Polícia usou gás lacrimogêneo em confronto com black blocs infiltrados na marcha pelo clima em Paris. (Foto: Andrea Mantovani/Grenpeace)

Mais de cem manifestantes foram presos durante uma manifestação contra as mudanças climáticas em Paris (França), neste sábado (21), após confrontos com a polícia. A infiltração de cerca de mil black blocs no protesto levou a uma série de incidentes e fez com que ONGs pedissem que o público abandonasse a marcha. No início da tarde, 137 pessoas tinham sido detidas e 174 multadas nas áreas onde era proibido se manifestar, segundo a polícia. Pelo menos 7,5 mil homens das forças de segurança foram mobilizados para evitar tumultos e vandalismo na capital da França. As informações são do jornal O Globo e da agência de notícias AFP.

O clima era tenso na capital francesa, onde ocorreram várias marchas simultaneamente: além da manifestação pelo clima, havia um protesto dos coletes amarelos, que criticam a política social e fiscal do governo, e outro contra um projeto de reforma da Previdência.

Com o aumento da violência, as ONGs Grenpeace e Youth For Climate, que convocaram a marcha pelo clima, pediram para os manifestantes abandonarem o ato.

“Não assumam nenhum risco e abandonem a marcha pelo clima. Não estão dando as condições de uma manifestação não violenta”, tuitou o Greenpeace, denunciando o uso de gases “lacrimogêneos contra manifestantes não violentos e famílias”.

Na avenida Saint-Michel, no bairro latino, militantes de extrema esquerda – alguns com o rosto coberto – lançaram objetos contra as forças de segurança e vandalizaram uma agência bancária. Os gendarmes responderam aos black blocs com gás lacrimogêneo, o que provocou o recuo de parte dos manifestantes. Bombeiros foram chamados após lixeiras terem sido incendiadas.

Os participantes da marcha pelo clima foram convocados por várias ONGs um dia depois de uma histórica “greve mundial pelo clima”. Na capital francesa, pouco menos de 10 mil pessoas participaram da marcha de sexta-feira (20), segundo uma estimativa da empresa Occurrence.

Também foram organizados atos em outras áreas da França, como em Lyon, onde cerca de 5 mil pessoas se reuniram de manhã no centro da cidade, segundo a prefeitura. Ao lado de seu filho Lucien, de 7 anos, Noémie Izbicki explicou à AFP que compareceu na manifestação para que seu filho “tome consciência do desafio”.

Jean-Claude Moralez, professor de 65 anos, expressou seu pessimismo, ao destacar que a situação tinha chegado a um ponto sem volta.

Este tipo de manifestação é importante, mas deveria ter acontecido faz tempo.”
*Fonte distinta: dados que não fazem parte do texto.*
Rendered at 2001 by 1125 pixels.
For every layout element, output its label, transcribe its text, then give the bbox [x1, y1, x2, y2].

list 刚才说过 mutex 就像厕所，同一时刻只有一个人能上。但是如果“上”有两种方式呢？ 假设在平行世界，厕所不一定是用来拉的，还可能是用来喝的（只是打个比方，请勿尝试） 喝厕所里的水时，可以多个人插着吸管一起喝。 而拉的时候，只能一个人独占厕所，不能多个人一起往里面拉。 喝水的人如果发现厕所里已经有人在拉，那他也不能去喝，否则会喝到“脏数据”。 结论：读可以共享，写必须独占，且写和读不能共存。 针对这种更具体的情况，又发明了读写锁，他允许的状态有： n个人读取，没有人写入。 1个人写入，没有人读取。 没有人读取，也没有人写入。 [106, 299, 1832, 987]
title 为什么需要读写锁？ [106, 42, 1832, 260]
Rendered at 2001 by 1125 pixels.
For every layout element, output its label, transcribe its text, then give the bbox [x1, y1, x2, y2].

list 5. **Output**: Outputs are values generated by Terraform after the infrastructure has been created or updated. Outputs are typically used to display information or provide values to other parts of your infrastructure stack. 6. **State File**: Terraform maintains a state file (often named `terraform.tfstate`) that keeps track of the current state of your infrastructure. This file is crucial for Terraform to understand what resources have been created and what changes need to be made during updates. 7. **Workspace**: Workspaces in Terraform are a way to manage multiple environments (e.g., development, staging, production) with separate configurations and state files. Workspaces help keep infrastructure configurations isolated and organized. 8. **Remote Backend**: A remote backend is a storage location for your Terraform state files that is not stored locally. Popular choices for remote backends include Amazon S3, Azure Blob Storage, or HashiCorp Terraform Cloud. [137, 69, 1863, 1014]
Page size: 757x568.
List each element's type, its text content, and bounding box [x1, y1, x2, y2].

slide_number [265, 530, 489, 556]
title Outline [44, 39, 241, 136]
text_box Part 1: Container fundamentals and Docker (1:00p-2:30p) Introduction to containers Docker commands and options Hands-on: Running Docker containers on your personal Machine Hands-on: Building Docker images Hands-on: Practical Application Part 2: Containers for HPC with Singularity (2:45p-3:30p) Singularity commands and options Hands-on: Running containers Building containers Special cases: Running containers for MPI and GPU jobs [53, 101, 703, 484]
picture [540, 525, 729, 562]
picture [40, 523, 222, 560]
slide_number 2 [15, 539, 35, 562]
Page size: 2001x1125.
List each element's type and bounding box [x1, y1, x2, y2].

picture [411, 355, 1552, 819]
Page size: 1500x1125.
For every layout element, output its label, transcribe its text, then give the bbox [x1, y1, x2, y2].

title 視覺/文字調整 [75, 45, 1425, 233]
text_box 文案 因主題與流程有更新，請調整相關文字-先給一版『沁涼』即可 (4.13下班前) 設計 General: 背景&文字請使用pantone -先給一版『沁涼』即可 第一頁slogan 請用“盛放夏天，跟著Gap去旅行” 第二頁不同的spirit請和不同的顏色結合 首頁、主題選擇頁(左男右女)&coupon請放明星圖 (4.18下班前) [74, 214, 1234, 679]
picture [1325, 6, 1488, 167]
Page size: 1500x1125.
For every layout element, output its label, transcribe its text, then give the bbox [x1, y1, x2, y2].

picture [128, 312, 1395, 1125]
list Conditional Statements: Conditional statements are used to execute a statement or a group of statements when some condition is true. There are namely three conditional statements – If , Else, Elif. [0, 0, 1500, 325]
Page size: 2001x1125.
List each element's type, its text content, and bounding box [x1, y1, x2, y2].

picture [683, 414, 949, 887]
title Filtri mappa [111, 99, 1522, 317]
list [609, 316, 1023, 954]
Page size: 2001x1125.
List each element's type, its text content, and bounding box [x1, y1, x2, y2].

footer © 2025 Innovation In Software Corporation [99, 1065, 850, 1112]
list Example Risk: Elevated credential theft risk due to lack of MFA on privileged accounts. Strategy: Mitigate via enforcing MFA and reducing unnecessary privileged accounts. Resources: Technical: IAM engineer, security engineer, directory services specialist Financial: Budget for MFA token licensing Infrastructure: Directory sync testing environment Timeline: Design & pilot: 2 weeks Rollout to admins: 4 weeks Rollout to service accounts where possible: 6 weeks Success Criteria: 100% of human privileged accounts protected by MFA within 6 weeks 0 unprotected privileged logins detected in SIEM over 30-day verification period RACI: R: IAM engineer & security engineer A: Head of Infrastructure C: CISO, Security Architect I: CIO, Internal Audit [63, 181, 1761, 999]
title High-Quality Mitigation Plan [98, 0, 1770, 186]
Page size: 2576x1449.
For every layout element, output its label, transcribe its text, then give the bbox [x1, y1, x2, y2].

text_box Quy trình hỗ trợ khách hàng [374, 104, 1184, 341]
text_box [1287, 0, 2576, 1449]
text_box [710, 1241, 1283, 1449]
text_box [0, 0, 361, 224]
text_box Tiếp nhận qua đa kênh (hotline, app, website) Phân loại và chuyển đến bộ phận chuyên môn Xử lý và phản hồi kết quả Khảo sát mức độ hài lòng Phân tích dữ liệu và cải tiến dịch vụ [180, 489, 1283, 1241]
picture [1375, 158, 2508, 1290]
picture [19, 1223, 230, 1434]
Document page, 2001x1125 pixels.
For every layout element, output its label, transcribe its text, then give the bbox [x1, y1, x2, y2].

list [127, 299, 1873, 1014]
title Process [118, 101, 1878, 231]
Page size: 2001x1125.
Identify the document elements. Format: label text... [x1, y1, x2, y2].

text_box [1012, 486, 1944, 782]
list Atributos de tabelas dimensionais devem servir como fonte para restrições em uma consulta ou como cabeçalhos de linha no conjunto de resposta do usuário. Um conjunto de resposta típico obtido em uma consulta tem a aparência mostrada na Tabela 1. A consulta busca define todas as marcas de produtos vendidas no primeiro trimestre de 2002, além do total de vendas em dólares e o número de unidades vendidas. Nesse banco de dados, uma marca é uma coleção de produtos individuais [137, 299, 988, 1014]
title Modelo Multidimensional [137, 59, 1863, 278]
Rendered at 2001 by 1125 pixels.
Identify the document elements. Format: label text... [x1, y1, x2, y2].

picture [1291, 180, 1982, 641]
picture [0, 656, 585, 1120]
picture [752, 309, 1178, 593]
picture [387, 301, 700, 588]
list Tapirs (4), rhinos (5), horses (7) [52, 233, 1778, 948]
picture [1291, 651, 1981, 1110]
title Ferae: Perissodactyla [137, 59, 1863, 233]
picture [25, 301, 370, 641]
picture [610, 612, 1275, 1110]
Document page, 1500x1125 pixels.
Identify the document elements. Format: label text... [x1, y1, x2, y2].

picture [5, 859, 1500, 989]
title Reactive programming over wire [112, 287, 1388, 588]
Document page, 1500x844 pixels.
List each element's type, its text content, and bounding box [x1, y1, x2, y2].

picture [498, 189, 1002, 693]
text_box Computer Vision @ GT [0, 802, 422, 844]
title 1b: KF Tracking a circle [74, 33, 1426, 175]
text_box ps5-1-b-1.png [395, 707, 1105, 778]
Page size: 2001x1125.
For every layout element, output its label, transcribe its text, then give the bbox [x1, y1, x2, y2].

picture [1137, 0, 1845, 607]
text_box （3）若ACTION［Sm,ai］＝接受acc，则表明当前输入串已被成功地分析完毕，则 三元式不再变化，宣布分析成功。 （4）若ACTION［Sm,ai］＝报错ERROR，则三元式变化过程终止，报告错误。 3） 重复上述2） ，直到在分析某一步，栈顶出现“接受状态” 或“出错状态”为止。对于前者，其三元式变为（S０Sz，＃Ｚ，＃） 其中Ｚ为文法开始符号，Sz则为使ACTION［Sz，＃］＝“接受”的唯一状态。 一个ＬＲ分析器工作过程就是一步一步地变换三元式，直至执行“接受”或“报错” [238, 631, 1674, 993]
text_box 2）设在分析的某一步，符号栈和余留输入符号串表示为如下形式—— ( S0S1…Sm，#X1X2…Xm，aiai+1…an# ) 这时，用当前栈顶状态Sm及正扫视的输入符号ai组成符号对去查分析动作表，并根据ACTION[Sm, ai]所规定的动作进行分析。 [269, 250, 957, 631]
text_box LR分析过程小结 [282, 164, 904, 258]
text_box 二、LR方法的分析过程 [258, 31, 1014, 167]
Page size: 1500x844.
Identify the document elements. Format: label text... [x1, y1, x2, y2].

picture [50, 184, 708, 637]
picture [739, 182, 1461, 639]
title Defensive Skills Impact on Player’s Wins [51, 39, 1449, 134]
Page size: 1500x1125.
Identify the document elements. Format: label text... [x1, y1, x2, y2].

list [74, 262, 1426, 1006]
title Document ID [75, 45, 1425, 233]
Na Champs-Élysées, onde muitos estabelecimentos comerciais foram atacados em protestos anteriores dos coletes amarelos, proprietários protegiam boa parte das lojas com tapumes de madeira.

De manhã, a polícia disparou bombas de gás lacrimogêneo para dispersar manifestantes que tentavam incendiar lixeiras. “Nos tratam como se fossemos criminosos”, denunciou Brigitte, ativista ecologista.

Neste sábado também aconteciam as Jornadas del Patrimônio, que anualmente atraem dezenas de milhares de visitantes.